**Work required:** Search the records for the word "each". Copy every line where it appears.

──────── Data for processing ────────

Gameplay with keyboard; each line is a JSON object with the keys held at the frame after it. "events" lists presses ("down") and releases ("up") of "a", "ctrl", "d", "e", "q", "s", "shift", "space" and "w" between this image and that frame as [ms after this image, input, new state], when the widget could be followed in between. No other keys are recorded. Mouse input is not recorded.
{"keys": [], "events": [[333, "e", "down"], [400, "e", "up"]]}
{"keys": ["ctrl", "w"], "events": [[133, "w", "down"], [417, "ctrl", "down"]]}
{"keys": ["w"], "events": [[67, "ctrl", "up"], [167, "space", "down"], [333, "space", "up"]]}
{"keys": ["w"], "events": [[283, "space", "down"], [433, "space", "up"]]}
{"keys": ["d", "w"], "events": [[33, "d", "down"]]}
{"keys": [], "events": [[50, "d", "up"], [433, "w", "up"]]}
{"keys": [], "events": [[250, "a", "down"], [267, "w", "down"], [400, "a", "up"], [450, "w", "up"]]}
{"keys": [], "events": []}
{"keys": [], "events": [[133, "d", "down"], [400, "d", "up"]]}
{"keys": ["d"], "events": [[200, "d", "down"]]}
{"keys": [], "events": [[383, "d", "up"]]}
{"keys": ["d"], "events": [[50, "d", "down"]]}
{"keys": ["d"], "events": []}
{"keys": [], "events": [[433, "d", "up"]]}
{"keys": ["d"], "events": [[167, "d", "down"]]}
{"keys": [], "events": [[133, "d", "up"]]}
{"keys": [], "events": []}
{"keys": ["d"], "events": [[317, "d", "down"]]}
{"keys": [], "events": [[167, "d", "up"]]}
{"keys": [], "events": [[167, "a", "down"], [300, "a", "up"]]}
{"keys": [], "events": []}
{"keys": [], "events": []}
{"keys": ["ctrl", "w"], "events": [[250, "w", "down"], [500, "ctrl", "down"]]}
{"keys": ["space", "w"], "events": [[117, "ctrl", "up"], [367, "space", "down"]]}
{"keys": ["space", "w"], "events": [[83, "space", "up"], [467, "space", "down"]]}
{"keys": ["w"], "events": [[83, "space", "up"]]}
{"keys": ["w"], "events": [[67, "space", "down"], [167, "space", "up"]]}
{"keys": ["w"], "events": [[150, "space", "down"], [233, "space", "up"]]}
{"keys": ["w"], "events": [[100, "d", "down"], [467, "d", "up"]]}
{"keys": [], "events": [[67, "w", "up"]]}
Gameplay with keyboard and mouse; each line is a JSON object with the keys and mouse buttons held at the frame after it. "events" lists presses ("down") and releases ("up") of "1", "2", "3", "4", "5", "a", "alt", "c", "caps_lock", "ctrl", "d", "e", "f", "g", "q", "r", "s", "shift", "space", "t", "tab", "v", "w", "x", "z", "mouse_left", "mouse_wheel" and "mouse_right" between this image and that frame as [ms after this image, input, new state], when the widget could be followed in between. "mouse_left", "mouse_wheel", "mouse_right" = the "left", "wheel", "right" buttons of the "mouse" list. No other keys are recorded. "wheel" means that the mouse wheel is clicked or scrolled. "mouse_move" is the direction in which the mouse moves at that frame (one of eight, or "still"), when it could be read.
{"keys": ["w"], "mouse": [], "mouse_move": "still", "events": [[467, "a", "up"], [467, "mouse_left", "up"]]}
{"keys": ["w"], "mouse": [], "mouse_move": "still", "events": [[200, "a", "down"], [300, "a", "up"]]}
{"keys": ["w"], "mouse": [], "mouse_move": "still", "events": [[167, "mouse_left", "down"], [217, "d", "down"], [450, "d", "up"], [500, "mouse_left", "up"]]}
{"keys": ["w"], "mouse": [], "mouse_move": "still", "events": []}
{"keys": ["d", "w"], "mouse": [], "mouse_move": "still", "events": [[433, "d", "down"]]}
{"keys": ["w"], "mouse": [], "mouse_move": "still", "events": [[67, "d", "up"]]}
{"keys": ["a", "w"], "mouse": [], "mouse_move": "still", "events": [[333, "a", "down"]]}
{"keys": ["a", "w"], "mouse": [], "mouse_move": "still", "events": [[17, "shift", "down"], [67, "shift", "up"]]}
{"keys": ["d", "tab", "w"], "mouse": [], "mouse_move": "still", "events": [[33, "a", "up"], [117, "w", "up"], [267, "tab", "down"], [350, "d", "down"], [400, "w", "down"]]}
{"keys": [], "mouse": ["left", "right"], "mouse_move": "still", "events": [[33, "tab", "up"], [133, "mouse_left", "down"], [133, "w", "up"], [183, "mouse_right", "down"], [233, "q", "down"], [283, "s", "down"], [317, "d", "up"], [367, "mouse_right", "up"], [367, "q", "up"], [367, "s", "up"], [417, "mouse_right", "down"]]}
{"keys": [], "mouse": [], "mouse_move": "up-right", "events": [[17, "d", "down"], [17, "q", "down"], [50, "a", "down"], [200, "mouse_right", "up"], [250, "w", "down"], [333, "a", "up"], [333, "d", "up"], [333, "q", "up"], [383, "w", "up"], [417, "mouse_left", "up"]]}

────────

**Result for this exercise:**
Gameplay with keyboard; each line is a JSON object with the keys held at the frame after it. "events" lists presses ("down") and releases ("up") of "a", "ctrl", "d", "e", "q", "s", "shift", "space" and "w" between this image and that frame as [ms after this image, input, new state], when the widget could be followed in between. No other keys are recorded. Mouse input is not recorded.
Gameplay with keyboard and mouse; each line is a JSON object with the keys and mouse buttons held at the frame after it. "events" lists presses ("down") and releases ("up") of "1", "2", "3", "4", "5", "a", "alt", "c", "caps_lock", "ctrl", "d", "e", "f", "g", "q", "r", "s", "shift", "space", "t", "tab", "v", "w", "x", "z", "mouse_left", "mouse_wheel" and "mouse_right" between this image and that frame as [ms after this image, input, new state], when the widget could be followed in between. "mouse_left", "mouse_wheel", "mouse_right" = the "left", "wheel", "right" buttons of the "mouse" list. No other keys are recorded. "wheel" means that the mouse wheel is clicked or scrolled. "mouse_move" is the direction in which the mouse moves at that frame (one of eight, or "still"), when it could be read.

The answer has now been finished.